Allison Granby, a co-worker at the Multnomah Athletic Club, where Herrera continued to work even after starting Entre Compas. She said employees at the club were “all really struggling.”
“He was so personable and just so genuine,” she said. “It’s so hard to see so many people who were touched by him and the impact he had in their relationships, both at work and personally.
“With Entre Compas, he was trying to create something for his boys,” she said. “And what that leaves behind is just heartbreaking. A lot, a lot of heavy hearts, and we’re all just trying to make sure we’re there for each other and supporting his family.”
Thad Fisco, owner of Portland Kettle Works and Herrera’s boss at Labrewatory, said Herrera was “an extremely talented brewer. Quite frankly one of the most talented brewers I’ve come across.”
“Especially on a small brewing system like we had at Labrewatory, where it can be difficult to maintain a focus on consistency, he was the guy who could do that,” Fisco said. “He’ll be missed by everybody that knew him.”
Herrera and Medina in October announced they had leased a building on North Lombard Street, where they planned to open Entre Compas’ first taproom. He said it was the culmination of everything Herrera had worked for.

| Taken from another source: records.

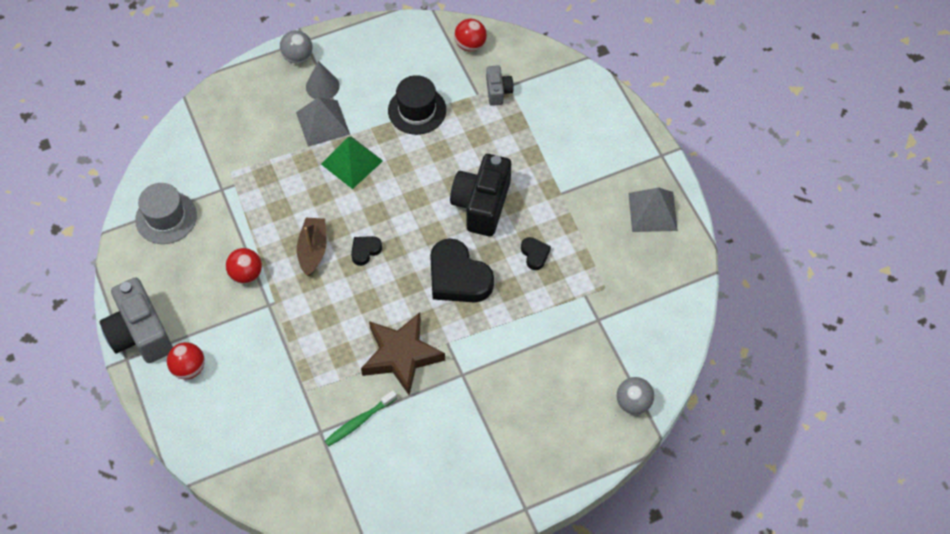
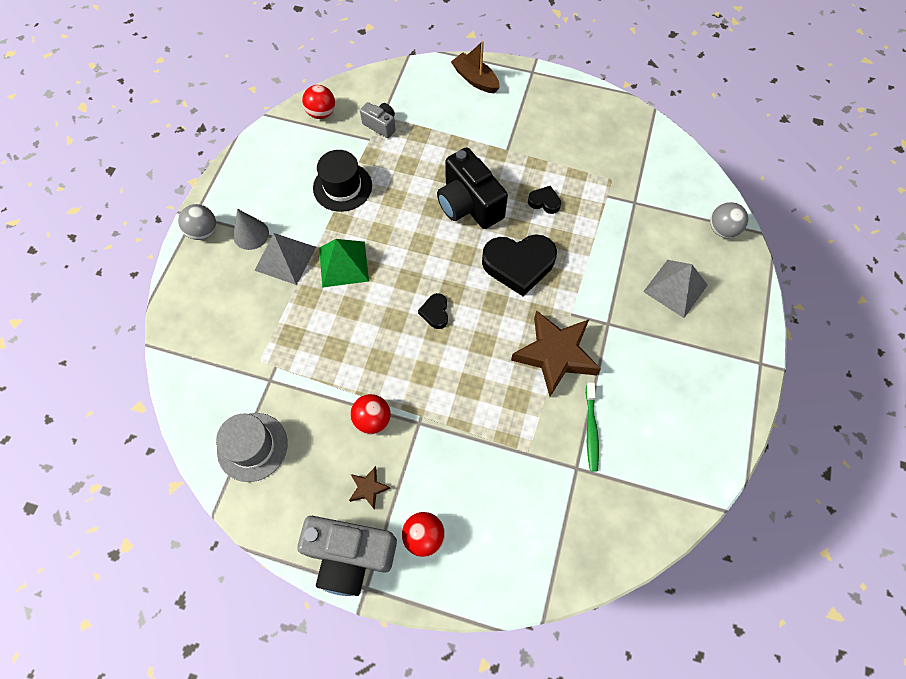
camera: 50 degrees left, 5 degrees up
brown boat [297,218,327,276] -> brown boat moved to [451,41,500,94]
grey pyramid [629,187,678,232] -> grey pyramid moved to [643,260,708,318]
none -> brown star [349,466,390,510]

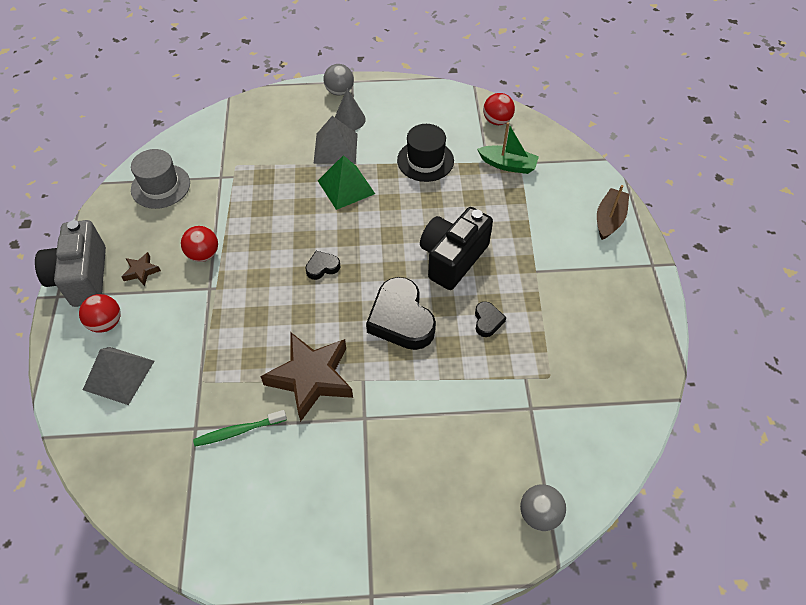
camera: 70 degrees right, 10 degrees down
grey camera [360,102,396,138] -> green boat [477,122,539,174]
grey pyramid [643,260,708,318] -> grey pyramid moved to [83,347,154,405]

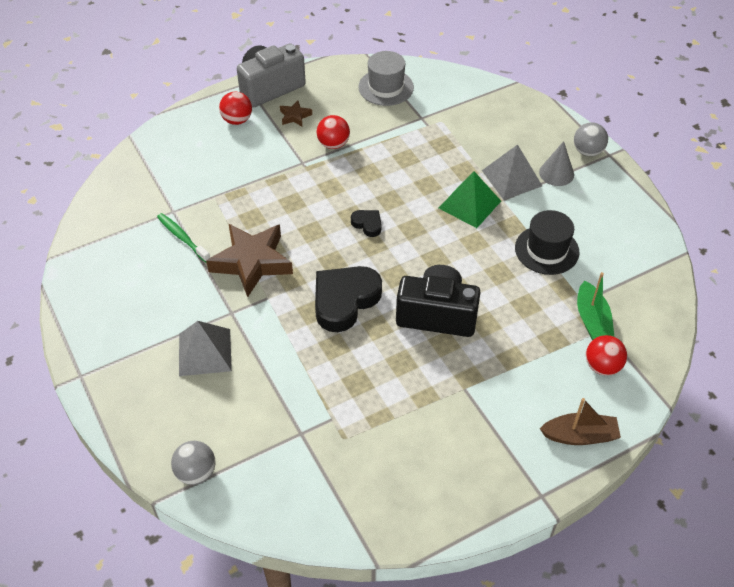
camera: 65 degrees right, 5 degrees down
grey pyramid [83,347,154,405] -> grey pyramid moved to [179,321,232,376]
black heart [475,302,506,337] -> none
red ball [483,93,515,125] -> red ball moved to [586,335,627,376]

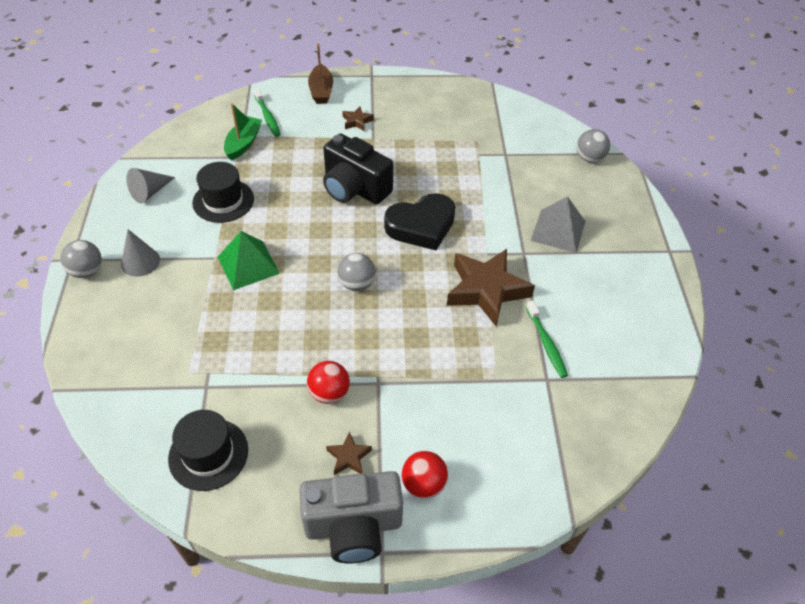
camera: 155 degrees left, 0 degrees up
black heart [351,210,381,237] -> grey ball [338,253,376,291]
grey hat [358,51,414,106] -> black hat [168,410,248,491]
grey pyramid [482,144,542,200] -> none
brown boat [540,398,621,445] -> brown boat turned 120 degrees counterclockwise [308,43,333,104]
red ball [586,335,627,376] -> green toothbrush [254,88,281,137]
none -> grey cone [126,168,175,203]
none -> brown star [342,106,374,131]

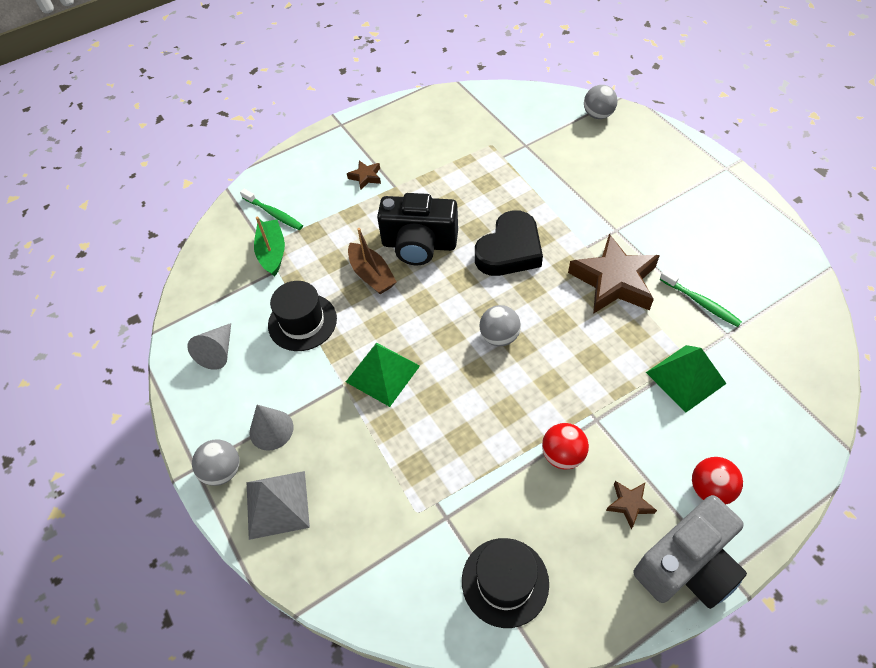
camera: 25 degrees left, 5 degrees up
brown boat [308,43,333,104] -> brown boat moved to [348,228,397,294]
grey pyramid [531,196,586,253] -> grey pyramid moved to [247,471,310,540]
none -> green pyramid [646,345,727,413]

“I knew how much this meant to him,” Medina said. “When I gave him the keys, he just broke down into tears and said, ‘I can’t believe this is happening.’”
But then Medina only heard sporadically from Herrera, who, unknown to Medina, was attempting recovery and undergoing treatment for conditions caused by his disease.

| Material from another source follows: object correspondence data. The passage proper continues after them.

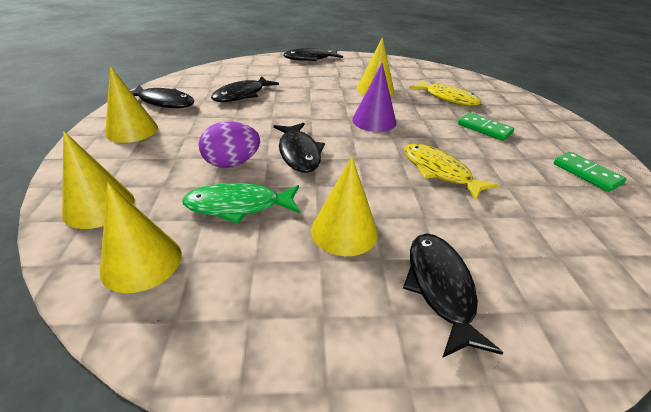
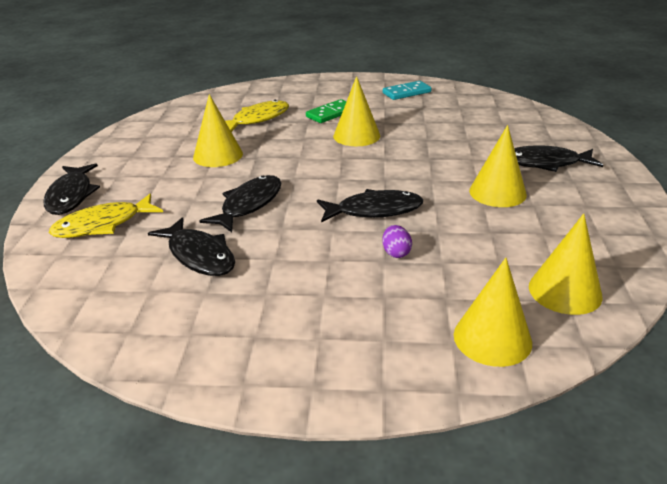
camera: 80 degrees left, 5 degrees down
yellow cone [105,66,158,143] -> yellow cone moved to [333,76,380,146]
black fish [131,85,195,108] -> black fish moved to [200,175,281,233]
green fish [182,183,300,224] -> none
purple egg [199,121,260,168] -> purple egg [382,225,412,258], size x0.56
purple cone [352,63,396,132] -> none
yellow fish [404,144,499,201] -> yellow fish moved to [49,194,163,238]
green domino [554,152,626,192] -> turquoise domino [383,81,432,100]

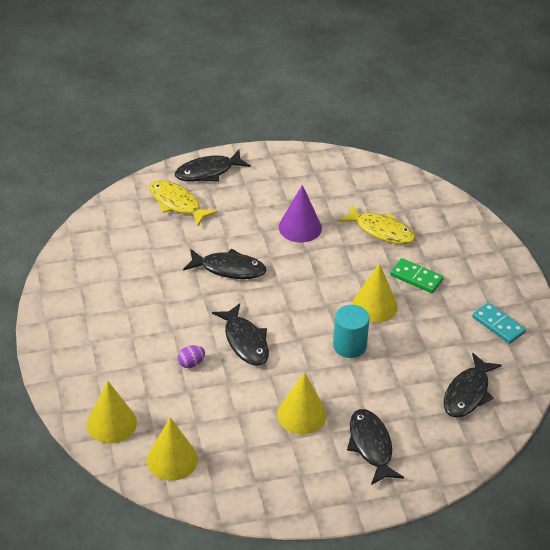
camera: 70 degrees right, 10 degrees up
black fish [148,217,235,276] -> black fish moved to [444,353,502,418]
yellow cone [193,94,243,167] -> purple cone [279,185,322,243]
none -> turquoise cylinder [333,305,370,358]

“Then last week I got a call from him saying, ‘All the (beer) recipes have been saved. Make sure they get out there. Make sure if anything happens to me, make sure the legacy lives.”
Medina said he was confused, but now realizes Herrera likely recognized his body was shutting down. Medina said he has every intention of continuing on with Entre Compas, both the brewery and the spirit that Herrera embodied.
“I’m going to continue with the beer. I don’t know about the taproom yet — we’ll come up with a plan after this week,” he said. “Even if it’s just two beers, his IPA and something else. I want to make sure that the funds we generate from this beer either go to the greater good or back to his children or both.
“His legacy is that I don’t want the meaning of this to disappear, the essence of Entre Compas — the whole idea of the meaning of between good friends. When there’s less fog in front of me, the concept will expand beyond the beer. If I have to buy all the beer to continue this thing, to put together a small slush fund for his kids, then that’s the legacy he would want.
“And Entre Compas will become something greater,” Medina said. “The taproom will need to be something greater that encompasses the spirit of ‘entre compas.’ It will be something bigger than what he imagined. That whole ‘entre compas’ was all him, and it’s brilliant.”
A memorial has not been planned, Medina said, but friends and family are discussing a gathering the week after Thanksgiving to celebrate Herrera.
“It’s not the whole story, but it’s part of the story that the man was an alcoholic, and he was human because of that,” Medina said. “What breaks my heart is that when we talked about it, this was going to be his life’s accomplishment.
“But in retrospect, I realize he already had his life’s accomplishments, his wife and his kids, whether or not we ever opened the doors to Entre Compas.”
In addition to his wife and sons, Herrera is survived by his parents, Cruz Herrera and Elena Herrera, and a sibling, Vivian Herrera Zettle.